Mining sector faces rising costs, uncertain demand

Canada’s mining industry faces significant challenges in the near term, including higher prices, uncertain demand and depressed commodity prices, according to an annual report card on the industry by Deloitte.

But Deloitte report says commodity demand will rebound and miners must be ready

Teck Mining Company's zinc and lead smelting and refining complex is pictured in Trail, B.C. A Deloitte report says the mining sector has to innovate to get through current challenges. (Darryl Dyck/Canadian Press)

Canada’s mining industry faces significant challenges in the near term, including higher prices, uncertain demand and depressed commodity prices, according to an annual report card on the industry by Deloitte.

But the report cautions that demand for commodities will rebound in the longer term and companies should be investing now in anticipation.

The industry is in an awkward transition period, facing growing resource nationalism, demands for greater corporate responsibility and a looming labour shortage, at a time when companies are struggling with volatile commodity prices, said Jurgen Beier, a national mining practice leader at Deloitte.

Embrace innovation

But that will force mining companies to be nimble and innovative, he said.

"There are a number of proven technologies and things that are out there today that radically change the way ore is extracted and change the way mining occurs,” Beier said.

"We think this is the opportunity to embrace that innovation, to get to that point of sustainability."

The Canadian mining sector is seeing a lot of cost-cutting and rationalization in the face of slowing demand from China. Barrick Gold has suspended work on its massive Pascua-Lama mine in South America as the gold miner moved to cut costs.

Just today, Potash Corp. announced more than 1,000 layoffs in the face of falling potash prices and Rio Tinto said it would pull back on capital investment in its iron ore and copper projects.

Commodities slide temporary

Jim Rogers, author of Street Smarts: Adventures on the Road and in the Markets and the chairman of investment group Rogers Holdings agrees the slide in commodity prices is temporary.

“Commodities have pulled back but I would remind you that in all bull markets there are periods of correction. In 1987, during the great bull market in stocks, stocks went down 40 to 80 per cent around the world, again in 1989, 1990, 1994, etc, ‘’ he said in an interview with Lang & O’Leary Exchange.

“Every time people said the bull market’s over, but it wasn’t.  I think that’s what ‘s happening with commodities now.”

Rogers said the oil and gas sector is facing supply constraints on top of low commodity prices.

The Deloitte report warns mining firms they must be careful about how far and how fast they pull back, because they have to be prepared to meet future global demand.

Deloitte urges more corporate responsibility

"Tweaking existing processes cannot deliver the massive shifts mining companies need in today’s capital-constrained environment," Deloitte's mining leader Jürgen Beier said. "To build true competitive advantage, companies must look beyond incremental performance improvement to determine how they can revise their systems to embrace the broad theme of innovation.​"

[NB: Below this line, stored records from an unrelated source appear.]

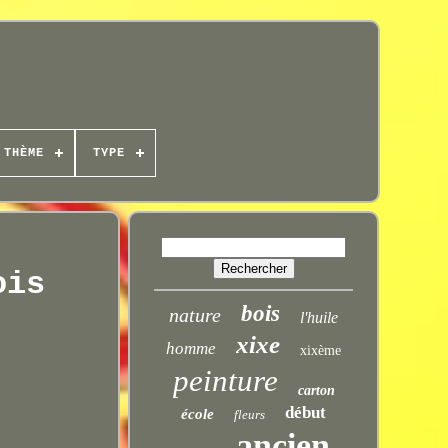
THÈME
TYPE
ois
bois
nature
l'huile
xixe
homme
xixème
peinture
carton
début
école
fleurs
ancien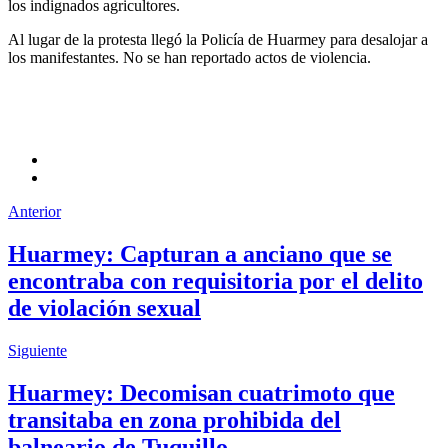
los indignados agricultores.
Al lugar de la protesta llegó la Policía de Huarmey para desalojar a
los manifestantes. No se han reportado actos de violencia.
Anterior
Huarmey: Capturan a anciano que se
encontraba con requisitoria por el delito
de violación sexual
Siguiente
Huarmey: Decomisan cuatrimoto que
transitaba en zona prohibida del
balneario de Tuquillo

Deloitte singled out a few trends that miners can use over the longer term to stay afloat and then thrive

  • Embrace new technology wisely. Beyond automation and remote operations, numerous technologies can help miners over the long term. Many miners are transitioning to quick-start modular plants and projects that can be expanded as industry fundamentals improve.
  • Reconsider energy needs. Consider using energy in more effective ways. Many projects are remote and that makes them susceptible to finding suitable energy needs, usually oil. In addition to renewables, miners should use electricity more strategically, Deloitte's report says. And building shared infrastructure for things like water with nearby projects can also keep costs down.
  • New sources of capital. 2013 was a tough year to get financing for many miners because of lower commodity prices. But the report suggests taking advantage of new sources such as sovereign wealth funds, private equity and alternative markets for financing.
  • Work with locals. Developing local bases of supply, improving communications with communities and sourcing local labour wherever possible are helpful tips to get projects back on track.
  • Avoid the compliance trap. Companies that operate in countries where bribery and corruption are 
    prevalent must engage in appropriate employee training. Compliance audits can help review local operations proactively and conducting conducting due diligence reviews of agents or third-party suppliers also helps.


  • A previous version of this story incorrectly included advice from last year's Deloitte report. The story has been updated to include a synthesis of this year's advice.